Qaundo a a5* nAChRs era diminuída, os animais se tornavam mais agressivos, buscando doses mais altas de nicotina. Quando a subunidade permanecia inalterada, os animais se mostravam mais contidos.

O grupo passou a trabalhar com os mecanismos bioquímicos por meio dos quais a a5* nAChRs opera na habênula medial para controlar as propriedades da nicotina.

Descobriram que a a5* nAChRs regula o quanto a habênula responde à nicotina e que a habênula está envolvida em algumas das respostas negativas ao consumo da droga.

Assim, quando a a5* nAChRs não funciona direito, a habênula responde menos à nicotina e uma quantidade muito maior da droga pode ser consumida sem uma reação negativa do cérebro.

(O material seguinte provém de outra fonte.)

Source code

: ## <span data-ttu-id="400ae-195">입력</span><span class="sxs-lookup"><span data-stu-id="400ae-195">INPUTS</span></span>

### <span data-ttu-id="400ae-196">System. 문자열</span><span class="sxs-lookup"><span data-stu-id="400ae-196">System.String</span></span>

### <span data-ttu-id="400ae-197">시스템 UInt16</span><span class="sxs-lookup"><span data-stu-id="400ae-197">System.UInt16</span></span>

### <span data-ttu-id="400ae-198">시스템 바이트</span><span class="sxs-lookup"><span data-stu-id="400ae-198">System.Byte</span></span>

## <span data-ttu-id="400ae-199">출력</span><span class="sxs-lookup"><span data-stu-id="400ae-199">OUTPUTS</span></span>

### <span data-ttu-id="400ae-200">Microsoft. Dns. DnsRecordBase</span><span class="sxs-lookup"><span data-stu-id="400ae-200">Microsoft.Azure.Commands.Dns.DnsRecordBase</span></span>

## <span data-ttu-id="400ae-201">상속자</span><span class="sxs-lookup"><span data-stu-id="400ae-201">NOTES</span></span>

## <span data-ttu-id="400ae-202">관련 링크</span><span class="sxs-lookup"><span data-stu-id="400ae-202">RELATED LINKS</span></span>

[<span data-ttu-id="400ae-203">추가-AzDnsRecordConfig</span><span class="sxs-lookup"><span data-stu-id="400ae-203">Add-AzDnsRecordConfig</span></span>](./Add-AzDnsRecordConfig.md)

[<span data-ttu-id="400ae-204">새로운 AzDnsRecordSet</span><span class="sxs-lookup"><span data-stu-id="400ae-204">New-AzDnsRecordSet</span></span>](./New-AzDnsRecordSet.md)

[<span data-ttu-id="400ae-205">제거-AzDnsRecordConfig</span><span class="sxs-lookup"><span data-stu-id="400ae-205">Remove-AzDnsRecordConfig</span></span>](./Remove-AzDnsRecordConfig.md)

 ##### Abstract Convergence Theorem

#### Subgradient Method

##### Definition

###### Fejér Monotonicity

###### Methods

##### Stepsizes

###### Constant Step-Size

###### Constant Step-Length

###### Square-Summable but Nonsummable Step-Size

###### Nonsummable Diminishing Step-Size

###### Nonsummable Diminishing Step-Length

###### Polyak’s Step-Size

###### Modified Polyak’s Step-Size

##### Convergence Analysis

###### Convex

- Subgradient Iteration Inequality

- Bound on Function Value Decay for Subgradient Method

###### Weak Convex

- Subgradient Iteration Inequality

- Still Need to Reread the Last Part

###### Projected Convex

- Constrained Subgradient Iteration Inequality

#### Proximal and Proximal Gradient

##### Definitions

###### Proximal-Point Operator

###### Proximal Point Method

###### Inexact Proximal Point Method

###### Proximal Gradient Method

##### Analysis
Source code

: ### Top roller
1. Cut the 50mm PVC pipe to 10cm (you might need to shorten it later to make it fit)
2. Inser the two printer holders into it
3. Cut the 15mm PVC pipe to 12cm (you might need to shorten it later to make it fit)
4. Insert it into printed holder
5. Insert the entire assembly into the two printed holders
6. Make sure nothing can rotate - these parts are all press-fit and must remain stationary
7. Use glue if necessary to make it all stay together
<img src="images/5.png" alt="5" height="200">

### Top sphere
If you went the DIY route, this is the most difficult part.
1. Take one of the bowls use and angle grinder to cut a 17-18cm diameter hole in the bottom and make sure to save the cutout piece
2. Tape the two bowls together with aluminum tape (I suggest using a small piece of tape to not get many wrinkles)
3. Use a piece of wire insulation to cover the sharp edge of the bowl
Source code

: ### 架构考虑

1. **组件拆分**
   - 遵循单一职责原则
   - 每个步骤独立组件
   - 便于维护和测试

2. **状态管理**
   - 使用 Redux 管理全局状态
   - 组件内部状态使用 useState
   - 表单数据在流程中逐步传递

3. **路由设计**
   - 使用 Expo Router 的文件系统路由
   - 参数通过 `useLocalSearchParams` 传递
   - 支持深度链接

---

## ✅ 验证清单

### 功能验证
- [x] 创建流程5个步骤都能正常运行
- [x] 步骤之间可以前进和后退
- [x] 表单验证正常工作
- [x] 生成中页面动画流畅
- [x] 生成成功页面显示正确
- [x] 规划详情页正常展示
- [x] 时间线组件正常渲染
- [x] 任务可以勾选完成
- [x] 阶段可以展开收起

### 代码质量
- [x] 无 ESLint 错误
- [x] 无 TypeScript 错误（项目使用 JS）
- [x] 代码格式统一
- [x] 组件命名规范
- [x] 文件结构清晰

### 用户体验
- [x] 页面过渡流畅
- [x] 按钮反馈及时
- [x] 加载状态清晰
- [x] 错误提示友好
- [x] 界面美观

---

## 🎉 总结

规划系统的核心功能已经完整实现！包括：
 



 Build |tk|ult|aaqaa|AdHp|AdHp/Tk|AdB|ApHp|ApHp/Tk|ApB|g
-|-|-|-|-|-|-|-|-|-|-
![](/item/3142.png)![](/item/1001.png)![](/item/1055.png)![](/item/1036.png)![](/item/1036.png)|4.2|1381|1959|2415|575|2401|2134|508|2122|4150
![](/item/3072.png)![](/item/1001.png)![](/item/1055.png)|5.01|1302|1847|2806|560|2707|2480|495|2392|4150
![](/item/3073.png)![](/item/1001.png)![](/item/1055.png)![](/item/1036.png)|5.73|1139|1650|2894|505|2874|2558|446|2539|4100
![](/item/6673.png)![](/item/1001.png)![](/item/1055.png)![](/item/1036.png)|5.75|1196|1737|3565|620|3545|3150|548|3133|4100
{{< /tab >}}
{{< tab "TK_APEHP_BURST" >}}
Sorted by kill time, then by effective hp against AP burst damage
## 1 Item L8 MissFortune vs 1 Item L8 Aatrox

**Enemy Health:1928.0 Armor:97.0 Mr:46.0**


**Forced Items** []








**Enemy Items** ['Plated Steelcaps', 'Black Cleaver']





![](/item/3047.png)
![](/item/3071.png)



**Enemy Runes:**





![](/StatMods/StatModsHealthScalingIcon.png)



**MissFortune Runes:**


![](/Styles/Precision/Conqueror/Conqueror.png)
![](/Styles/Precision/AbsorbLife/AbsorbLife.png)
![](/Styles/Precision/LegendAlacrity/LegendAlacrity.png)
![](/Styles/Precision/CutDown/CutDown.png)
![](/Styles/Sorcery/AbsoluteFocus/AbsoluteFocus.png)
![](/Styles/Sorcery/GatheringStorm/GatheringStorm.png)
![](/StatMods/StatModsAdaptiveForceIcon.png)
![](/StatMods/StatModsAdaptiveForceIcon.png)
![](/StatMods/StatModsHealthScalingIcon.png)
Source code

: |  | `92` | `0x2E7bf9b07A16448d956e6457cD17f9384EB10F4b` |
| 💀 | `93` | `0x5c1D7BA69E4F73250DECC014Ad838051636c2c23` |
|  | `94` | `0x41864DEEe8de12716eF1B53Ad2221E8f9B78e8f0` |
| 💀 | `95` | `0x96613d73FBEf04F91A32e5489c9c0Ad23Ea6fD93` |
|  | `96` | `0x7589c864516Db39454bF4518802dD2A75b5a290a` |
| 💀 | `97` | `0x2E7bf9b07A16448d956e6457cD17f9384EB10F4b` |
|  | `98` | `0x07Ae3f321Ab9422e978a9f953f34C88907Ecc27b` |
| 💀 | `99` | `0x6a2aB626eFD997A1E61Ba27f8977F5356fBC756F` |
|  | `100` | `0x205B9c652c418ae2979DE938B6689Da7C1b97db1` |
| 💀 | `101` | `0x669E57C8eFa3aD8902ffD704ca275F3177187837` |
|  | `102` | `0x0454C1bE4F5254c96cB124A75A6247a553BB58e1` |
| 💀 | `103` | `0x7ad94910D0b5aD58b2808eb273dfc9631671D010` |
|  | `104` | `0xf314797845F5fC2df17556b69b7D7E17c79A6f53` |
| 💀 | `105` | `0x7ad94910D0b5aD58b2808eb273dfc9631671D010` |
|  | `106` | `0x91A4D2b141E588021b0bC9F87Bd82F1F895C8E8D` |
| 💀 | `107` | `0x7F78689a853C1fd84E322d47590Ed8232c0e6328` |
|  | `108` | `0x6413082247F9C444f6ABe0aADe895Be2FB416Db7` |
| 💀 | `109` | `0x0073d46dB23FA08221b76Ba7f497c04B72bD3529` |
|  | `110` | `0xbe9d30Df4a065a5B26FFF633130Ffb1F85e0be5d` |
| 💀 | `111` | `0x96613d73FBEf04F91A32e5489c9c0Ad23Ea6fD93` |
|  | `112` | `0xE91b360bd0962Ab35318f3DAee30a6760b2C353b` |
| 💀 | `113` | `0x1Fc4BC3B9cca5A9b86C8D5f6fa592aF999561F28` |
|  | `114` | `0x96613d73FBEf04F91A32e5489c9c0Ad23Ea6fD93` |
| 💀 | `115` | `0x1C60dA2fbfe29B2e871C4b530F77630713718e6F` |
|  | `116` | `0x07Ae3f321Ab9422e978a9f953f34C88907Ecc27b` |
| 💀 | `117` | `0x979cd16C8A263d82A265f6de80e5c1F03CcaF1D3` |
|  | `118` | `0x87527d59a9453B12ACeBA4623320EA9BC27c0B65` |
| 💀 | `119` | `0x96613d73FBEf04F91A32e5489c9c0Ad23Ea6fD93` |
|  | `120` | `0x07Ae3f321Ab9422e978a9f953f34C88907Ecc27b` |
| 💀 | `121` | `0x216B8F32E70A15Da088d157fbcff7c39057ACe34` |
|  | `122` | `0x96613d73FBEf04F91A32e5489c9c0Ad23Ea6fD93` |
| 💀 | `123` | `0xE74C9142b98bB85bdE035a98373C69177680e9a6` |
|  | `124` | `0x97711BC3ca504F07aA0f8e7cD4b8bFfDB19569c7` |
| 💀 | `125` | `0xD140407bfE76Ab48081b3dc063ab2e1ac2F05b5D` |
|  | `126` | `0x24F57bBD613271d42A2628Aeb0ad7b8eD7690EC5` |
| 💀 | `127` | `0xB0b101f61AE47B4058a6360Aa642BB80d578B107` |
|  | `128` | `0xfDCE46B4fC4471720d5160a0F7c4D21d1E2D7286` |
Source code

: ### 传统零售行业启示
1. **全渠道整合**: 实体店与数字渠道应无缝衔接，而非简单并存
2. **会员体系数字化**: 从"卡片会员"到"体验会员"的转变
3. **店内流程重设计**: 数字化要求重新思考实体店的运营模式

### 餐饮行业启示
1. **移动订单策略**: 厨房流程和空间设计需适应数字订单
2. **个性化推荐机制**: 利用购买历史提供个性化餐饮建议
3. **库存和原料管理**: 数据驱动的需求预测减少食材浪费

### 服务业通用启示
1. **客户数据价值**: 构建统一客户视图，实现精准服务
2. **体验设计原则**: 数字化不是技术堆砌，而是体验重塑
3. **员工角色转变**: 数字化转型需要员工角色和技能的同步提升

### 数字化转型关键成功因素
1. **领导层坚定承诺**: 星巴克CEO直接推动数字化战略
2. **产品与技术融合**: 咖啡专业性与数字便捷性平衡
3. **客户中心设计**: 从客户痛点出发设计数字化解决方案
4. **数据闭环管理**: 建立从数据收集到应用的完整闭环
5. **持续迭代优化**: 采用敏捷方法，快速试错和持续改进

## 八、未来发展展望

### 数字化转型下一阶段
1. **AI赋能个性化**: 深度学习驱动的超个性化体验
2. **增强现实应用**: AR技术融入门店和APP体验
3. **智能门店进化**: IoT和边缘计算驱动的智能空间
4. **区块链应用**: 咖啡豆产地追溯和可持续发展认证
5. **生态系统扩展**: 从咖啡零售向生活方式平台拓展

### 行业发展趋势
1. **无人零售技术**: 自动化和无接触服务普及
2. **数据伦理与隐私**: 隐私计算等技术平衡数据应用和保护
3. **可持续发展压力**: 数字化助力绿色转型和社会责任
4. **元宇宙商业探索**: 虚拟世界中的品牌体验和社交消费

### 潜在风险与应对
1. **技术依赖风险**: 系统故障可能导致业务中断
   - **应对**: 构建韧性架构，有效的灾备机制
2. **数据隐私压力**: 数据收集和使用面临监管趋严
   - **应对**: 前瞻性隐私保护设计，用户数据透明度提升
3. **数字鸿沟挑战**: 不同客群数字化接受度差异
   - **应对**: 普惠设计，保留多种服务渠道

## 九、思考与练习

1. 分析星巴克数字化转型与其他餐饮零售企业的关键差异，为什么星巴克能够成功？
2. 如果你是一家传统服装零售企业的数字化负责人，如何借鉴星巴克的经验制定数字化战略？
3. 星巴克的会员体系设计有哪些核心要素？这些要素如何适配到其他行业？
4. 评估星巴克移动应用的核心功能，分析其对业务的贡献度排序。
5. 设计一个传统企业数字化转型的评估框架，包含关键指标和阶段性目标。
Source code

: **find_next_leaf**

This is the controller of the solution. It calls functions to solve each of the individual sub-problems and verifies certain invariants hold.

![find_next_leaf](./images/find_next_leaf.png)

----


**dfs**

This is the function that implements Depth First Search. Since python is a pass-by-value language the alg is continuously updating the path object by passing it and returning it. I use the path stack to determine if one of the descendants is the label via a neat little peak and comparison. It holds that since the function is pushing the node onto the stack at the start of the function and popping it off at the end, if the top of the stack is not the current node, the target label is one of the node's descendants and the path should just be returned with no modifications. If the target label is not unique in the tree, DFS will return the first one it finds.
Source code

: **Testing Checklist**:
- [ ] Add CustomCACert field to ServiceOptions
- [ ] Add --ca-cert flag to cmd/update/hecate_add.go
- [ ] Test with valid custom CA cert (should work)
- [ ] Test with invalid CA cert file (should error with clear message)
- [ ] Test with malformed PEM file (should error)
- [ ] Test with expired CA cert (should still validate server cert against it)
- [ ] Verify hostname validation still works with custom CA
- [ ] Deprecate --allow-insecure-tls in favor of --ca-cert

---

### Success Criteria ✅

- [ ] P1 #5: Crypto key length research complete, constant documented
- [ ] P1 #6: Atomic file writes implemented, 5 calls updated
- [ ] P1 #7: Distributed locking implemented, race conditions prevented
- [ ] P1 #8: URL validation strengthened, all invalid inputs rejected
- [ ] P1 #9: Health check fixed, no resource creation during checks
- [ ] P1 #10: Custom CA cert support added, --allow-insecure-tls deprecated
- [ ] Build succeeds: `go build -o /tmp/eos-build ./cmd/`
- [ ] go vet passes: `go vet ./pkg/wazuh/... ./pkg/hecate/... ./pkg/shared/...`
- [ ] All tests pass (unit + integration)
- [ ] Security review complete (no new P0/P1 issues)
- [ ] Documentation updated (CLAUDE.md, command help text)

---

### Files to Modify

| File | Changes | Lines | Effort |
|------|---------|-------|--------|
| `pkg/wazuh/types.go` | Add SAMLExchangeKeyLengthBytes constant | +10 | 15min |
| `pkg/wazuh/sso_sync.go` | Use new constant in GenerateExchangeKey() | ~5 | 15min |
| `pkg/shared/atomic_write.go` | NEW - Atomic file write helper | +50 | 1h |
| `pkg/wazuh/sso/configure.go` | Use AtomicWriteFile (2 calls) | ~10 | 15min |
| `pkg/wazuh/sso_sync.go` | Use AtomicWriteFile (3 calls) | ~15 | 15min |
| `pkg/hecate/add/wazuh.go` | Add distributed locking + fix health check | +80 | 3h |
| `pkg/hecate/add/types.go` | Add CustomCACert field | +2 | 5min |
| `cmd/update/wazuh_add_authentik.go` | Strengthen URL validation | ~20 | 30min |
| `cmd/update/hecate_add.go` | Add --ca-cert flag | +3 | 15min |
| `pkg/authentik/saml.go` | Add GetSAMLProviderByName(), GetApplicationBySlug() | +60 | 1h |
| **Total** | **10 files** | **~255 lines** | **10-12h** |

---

Os pesquisadores estão otimistas com a possibilidade da descoberta vir a auxiliar, um dia, os fumantes que querem abandonar o hábito.

Com base nas novas descobertas, o grupo do Instituto Scripps iniciou um novo programa de pesquisa, em colaboração com colegas da Universidade da Pensilvânia, para desenvolver novas drogas que estimulem a sinalização de a5* nAChR e diminuam as propriedades da nicotina que causam dependência.

O artigo Habenular a5 Nicotinic Receptor Signaling Regulates Nicotine Intake (doi: 10.1038/nature09797), de Christie D. Fowler e outros, pode ser lido por assinantes da Nature em www.nature.com.